Heck, if your mom hasn't read it yet, the same author's Eat, Pray, Love was a colossal bestseller for a reason. It got backlash because of its success, but it's a highly enjoyable read.

Circe by Madeline Miller.
posted by fingersandtoes at 6:30 PM on December 15, 2018


Queen of the Night, by Alexander Chee.
posted by gingerbeer at 10:14 PM on December 15, 2018




The Goldfinch (Donna Tartt) - statistics say this one is a good bet!
Disgrace (J.M. Coetzee)
Orfeo (Richard Powers)

Also, definitely David Mitchell. He has lots of different sorts of books...I found Slade House to be particularly satisfying and easy, while still being well-written and at least a bit challenging. (I'm sure others would disagree.)
posted by nosila at 10:58 AM on December 16, 2018


I joined Book of the Month club this year and find that the books they offer are never particularly strenuous. There are gift options -- you evidently can purchase 3 books (1 per month for 3 months) for $45, and the recipient can select from the five monthly offerings each month.

Occasionally they have books that are not yet released, they do seem to have an abundance of romance and thriller (a la Gone Girl).

A number of the books mentioned here were selections this year. It's kind of a cross between a curated gift and a gift card. But BOTM is pretty much always a safe read.
posted by janey47 at 5:41 PM on December 16, 2018


2nding any book by Liane Moriarty, and the Magpie Murders by Anthony Horowitz.

My go-to recommendation for decently written good reads is Patrick Gale, especially the later novels (from Notes from an Exhibition onward). He's a good writer with a lot of heart.

Since she liked The Rook, maybe the Rivers of London series of books - about a London policeman fighting magical crime.

If she'd be into other detective-based novels, I've really enjoyed the Cormoran Strike series by Robert Galbraith (aka J. K. Rowling). Decently written and absorbing. (Though I didn't like the 3rd in the series so much (Career of Evil), was a bit too grim for my tastes because of regular passages from the perspective of an unhinged stalker... the others are not like this).
posted by yesbut at 2:39 AM on December 17, 2018 [2 favorites]


I recently read Chocolat and was surprised to greatly enjoy it! It’s a little silly but decently written and fun.

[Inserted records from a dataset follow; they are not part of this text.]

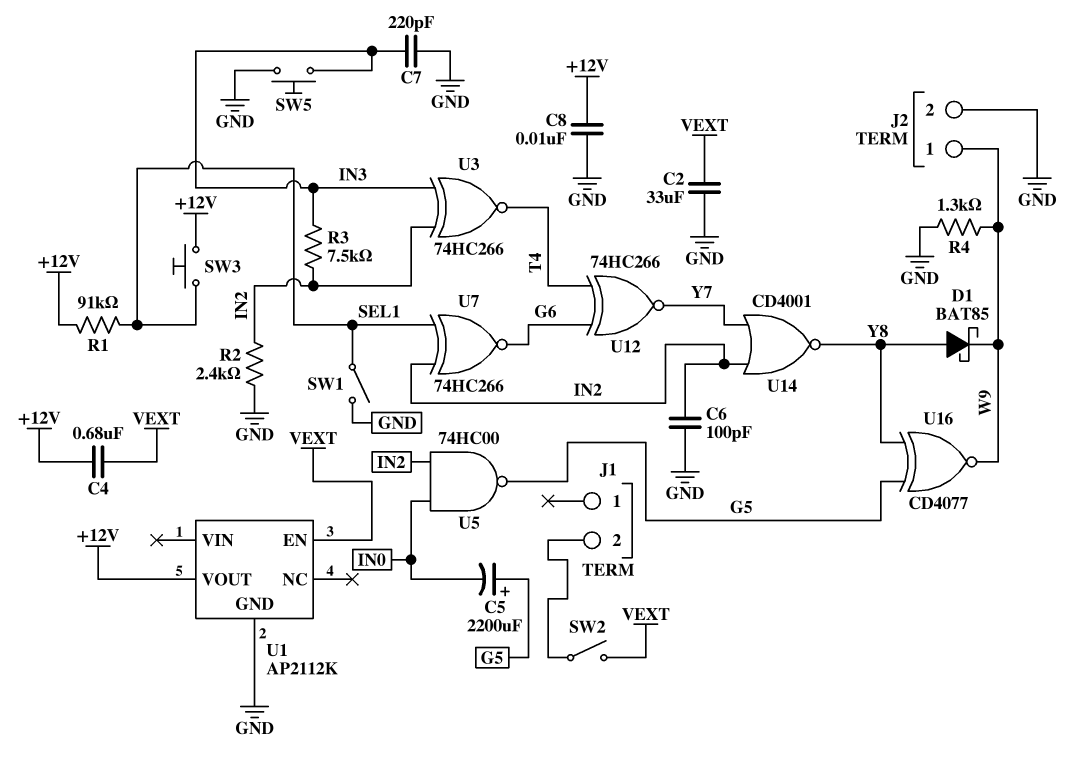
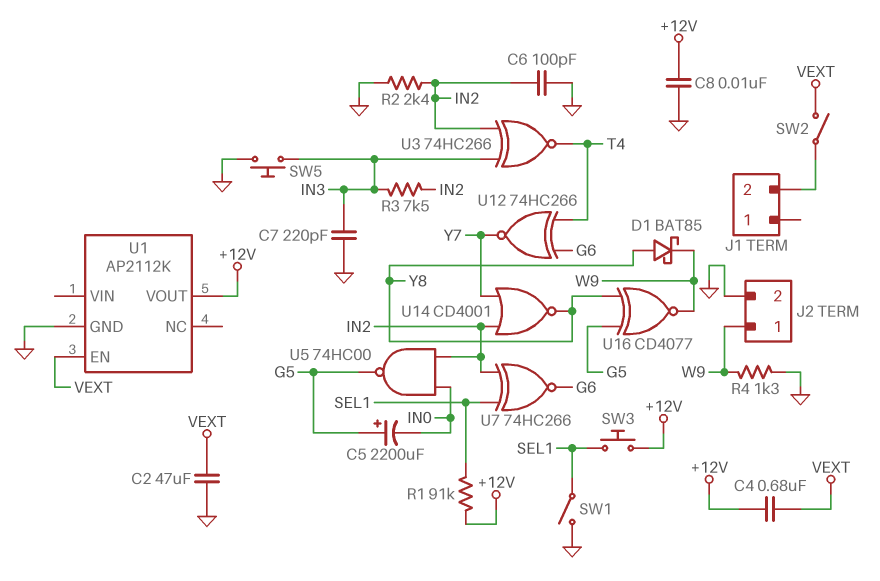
C2: 33uF (GND, VEXT) -> 47uF (GND, VEXT)

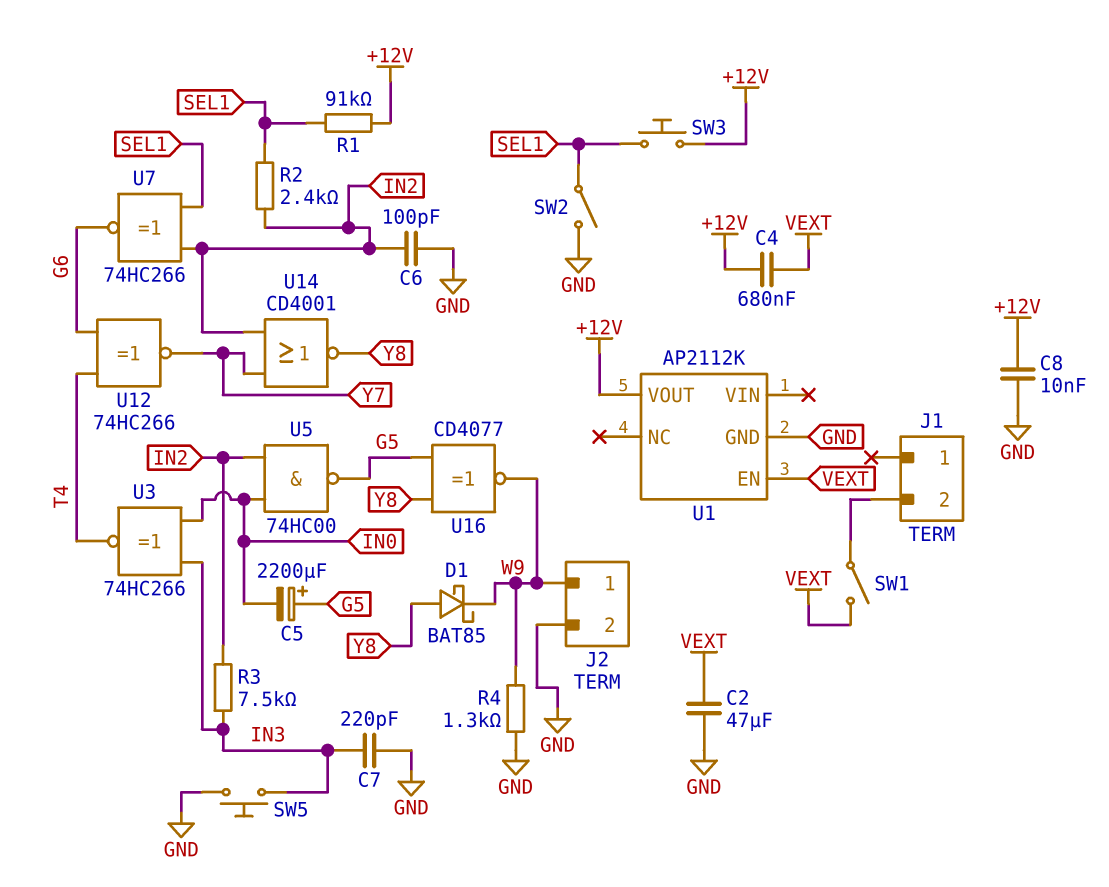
R2: 2.4k (GND, IN2) -> 2.4k (IN2, SEL1)
SW1: switch (GND, SEL1) -> switch (J1/2, VEXT)
SW2: switch (J1/2, VEXT) -> switch (GND, SEL1)
U3: XNOR 74HC266 (in IN2, in IN3, out T4) -> XNOR 74HC266 (in IN0, in IN3, out T4)

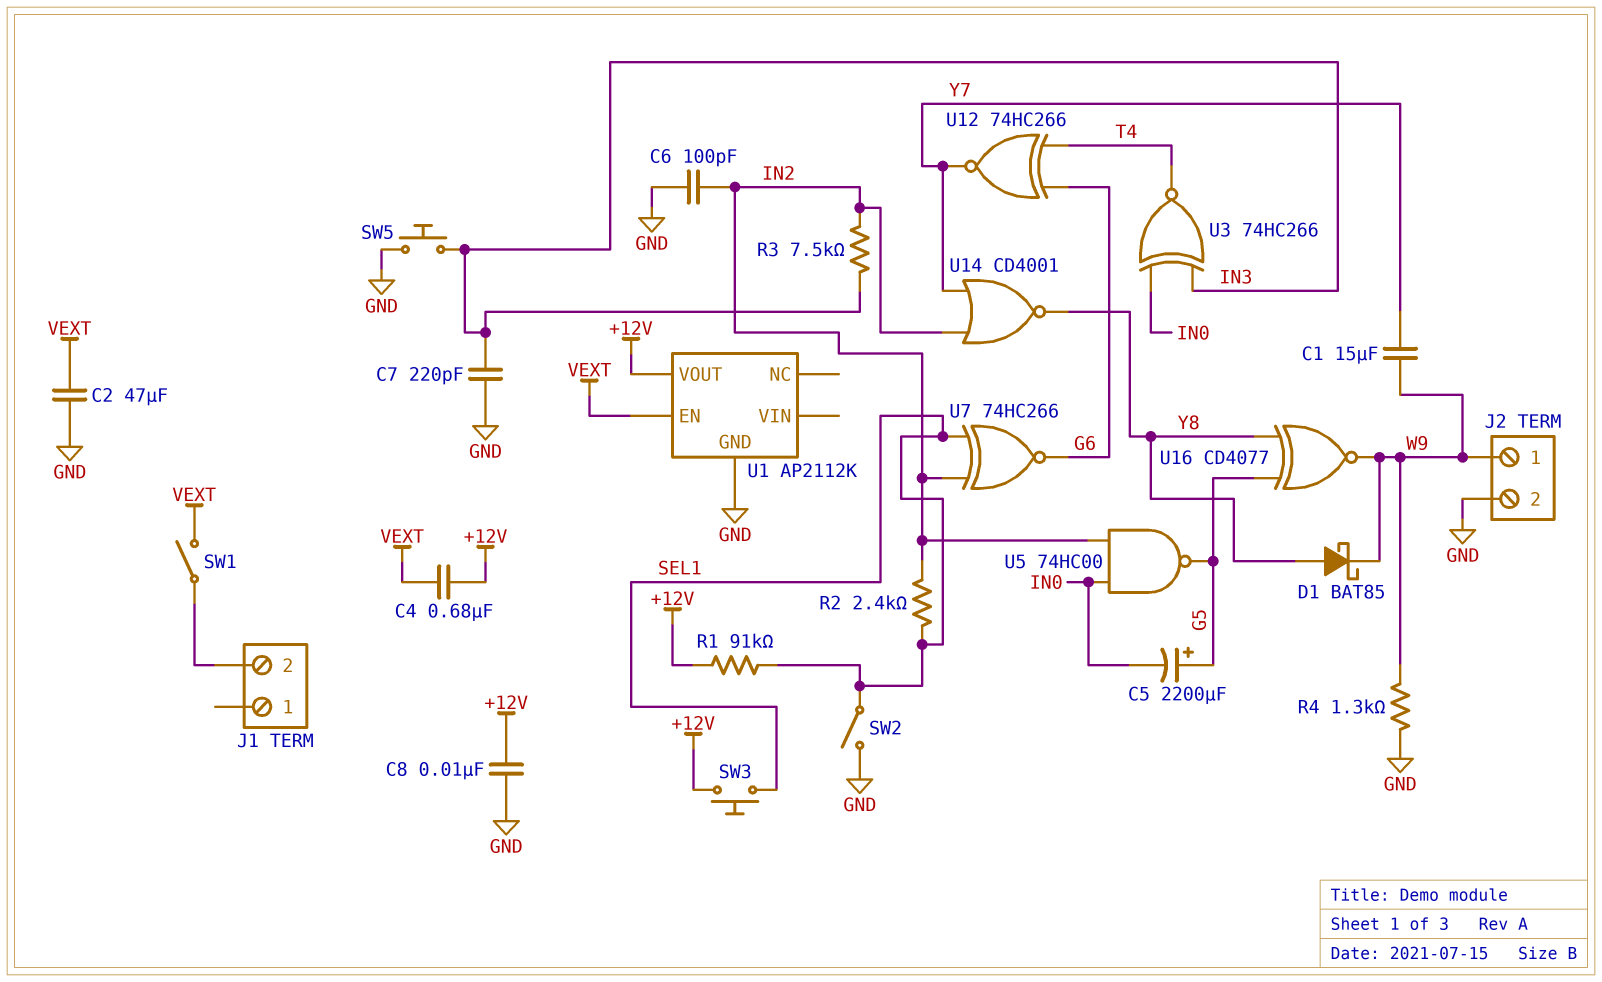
C1: none -> 15uF (W9, Y7)

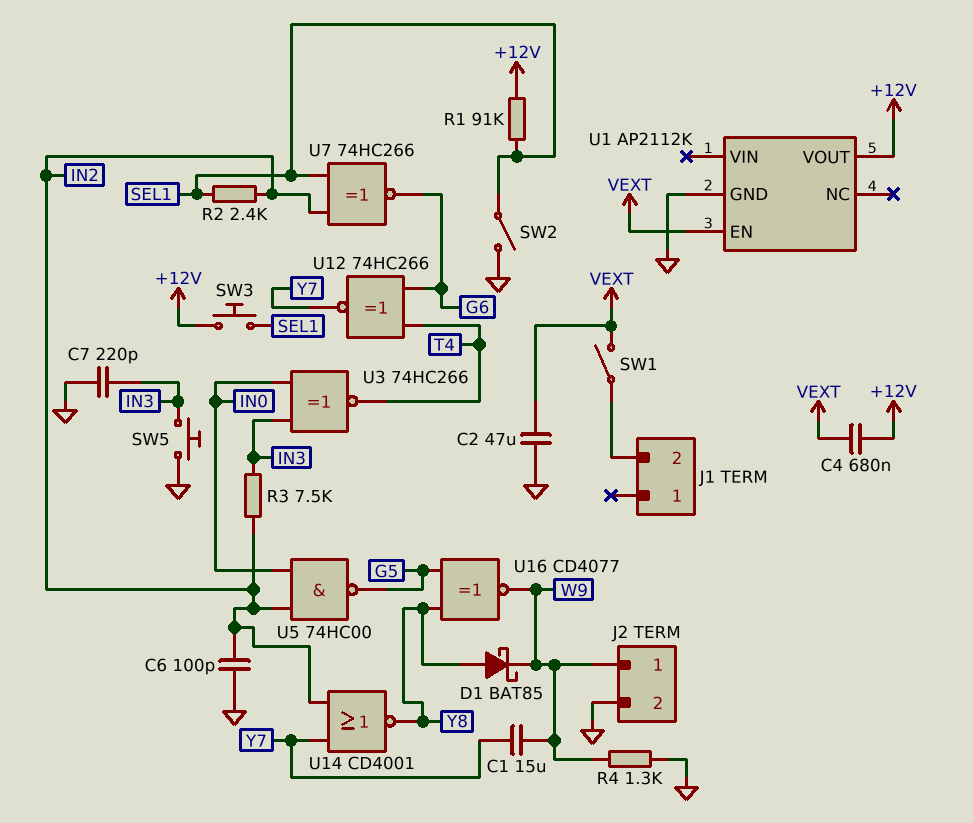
C5: 2200uF (plus G5, minus IN0) -> none
C8: 10nF (+12V, GND) -> none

The Particular Sadness of Lemon Cake has a weird literary premise that it utilizes quite well. It’s not exactly a happy read, but pulls off being enjoyable quite neatly.
posted by zinful at 4:03 AM on December 17, 2018 [1 favorite]


Seconding the Rivers of London books! Those are great.

I got into Maddie Dawson this year. Her books are a little romantic, a little bit family drama, with really well done characters. I liked Matchmaking for Beginners a lot.
posted by apricot at 7:06 AM on December 17, 2018 [1 favorite]


Thanks for all your wonderful suggestions!